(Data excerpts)
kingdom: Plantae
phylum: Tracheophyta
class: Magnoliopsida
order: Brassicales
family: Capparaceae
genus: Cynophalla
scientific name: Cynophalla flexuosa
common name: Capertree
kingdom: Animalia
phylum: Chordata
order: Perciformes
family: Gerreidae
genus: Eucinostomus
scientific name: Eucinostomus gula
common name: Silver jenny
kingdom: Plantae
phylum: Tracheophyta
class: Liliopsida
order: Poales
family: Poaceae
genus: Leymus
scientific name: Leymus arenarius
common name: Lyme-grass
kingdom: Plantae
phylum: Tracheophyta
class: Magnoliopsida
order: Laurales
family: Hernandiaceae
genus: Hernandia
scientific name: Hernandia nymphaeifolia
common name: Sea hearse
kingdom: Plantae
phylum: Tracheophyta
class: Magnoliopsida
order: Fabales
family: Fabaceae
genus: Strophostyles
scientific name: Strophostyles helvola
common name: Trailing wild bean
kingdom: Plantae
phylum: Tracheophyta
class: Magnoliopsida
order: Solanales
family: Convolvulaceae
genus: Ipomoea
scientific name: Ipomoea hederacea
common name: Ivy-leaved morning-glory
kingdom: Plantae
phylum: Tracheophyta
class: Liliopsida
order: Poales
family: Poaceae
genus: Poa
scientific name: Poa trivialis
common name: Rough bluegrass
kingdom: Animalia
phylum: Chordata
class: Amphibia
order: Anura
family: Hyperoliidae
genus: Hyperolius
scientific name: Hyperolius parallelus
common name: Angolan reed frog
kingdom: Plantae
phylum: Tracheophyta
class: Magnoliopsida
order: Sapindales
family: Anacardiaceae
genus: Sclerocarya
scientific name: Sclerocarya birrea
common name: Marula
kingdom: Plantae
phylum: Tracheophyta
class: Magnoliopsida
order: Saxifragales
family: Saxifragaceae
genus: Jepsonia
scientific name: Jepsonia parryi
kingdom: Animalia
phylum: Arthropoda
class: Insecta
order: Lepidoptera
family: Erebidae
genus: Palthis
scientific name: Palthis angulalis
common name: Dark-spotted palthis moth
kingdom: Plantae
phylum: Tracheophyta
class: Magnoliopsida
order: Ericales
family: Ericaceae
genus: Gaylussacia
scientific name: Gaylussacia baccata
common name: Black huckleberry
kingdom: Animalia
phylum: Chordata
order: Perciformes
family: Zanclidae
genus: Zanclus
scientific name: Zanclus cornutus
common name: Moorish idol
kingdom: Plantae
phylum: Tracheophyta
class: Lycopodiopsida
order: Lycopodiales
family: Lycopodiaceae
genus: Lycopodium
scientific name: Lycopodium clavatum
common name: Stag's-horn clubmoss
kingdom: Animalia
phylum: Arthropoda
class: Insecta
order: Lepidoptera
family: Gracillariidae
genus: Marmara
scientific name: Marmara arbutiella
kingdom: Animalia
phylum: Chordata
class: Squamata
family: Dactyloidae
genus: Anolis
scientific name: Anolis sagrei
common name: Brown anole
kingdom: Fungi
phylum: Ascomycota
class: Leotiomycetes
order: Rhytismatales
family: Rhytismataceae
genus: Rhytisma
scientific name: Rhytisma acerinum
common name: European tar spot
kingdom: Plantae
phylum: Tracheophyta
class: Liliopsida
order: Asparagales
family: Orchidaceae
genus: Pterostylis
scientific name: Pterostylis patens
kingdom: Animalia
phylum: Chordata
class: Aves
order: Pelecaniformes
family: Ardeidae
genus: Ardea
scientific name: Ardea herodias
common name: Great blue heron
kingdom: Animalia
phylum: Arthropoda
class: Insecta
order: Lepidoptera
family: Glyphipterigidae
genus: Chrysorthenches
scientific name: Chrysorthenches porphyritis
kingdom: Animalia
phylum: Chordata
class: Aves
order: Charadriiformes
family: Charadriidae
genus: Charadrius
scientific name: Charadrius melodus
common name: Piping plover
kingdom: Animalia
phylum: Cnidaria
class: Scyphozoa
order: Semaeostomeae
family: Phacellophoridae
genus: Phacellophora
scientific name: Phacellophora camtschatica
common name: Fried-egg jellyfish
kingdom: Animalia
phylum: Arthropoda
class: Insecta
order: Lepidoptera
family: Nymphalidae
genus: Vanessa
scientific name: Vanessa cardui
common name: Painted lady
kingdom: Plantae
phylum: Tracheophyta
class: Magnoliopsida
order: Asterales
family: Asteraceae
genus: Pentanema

> [TASK BRIEF]: Reproduce the lines without any change, starting at the beginning of the items above and ending with the line that contains "genus: Eucinostomus".

> [SOLUTION]:
kingdom: Plantae
phylum: Tracheophyta
class: Magnoliopsida
order: Brassicales
family: Capparaceae
genus: Cynophalla
scientific name: Cynophalla flexuosa
common name: Capertree
kingdom: Animalia
phylum: Chordata
order: Perciformes
family: Gerreidae
genus: Eucinostomus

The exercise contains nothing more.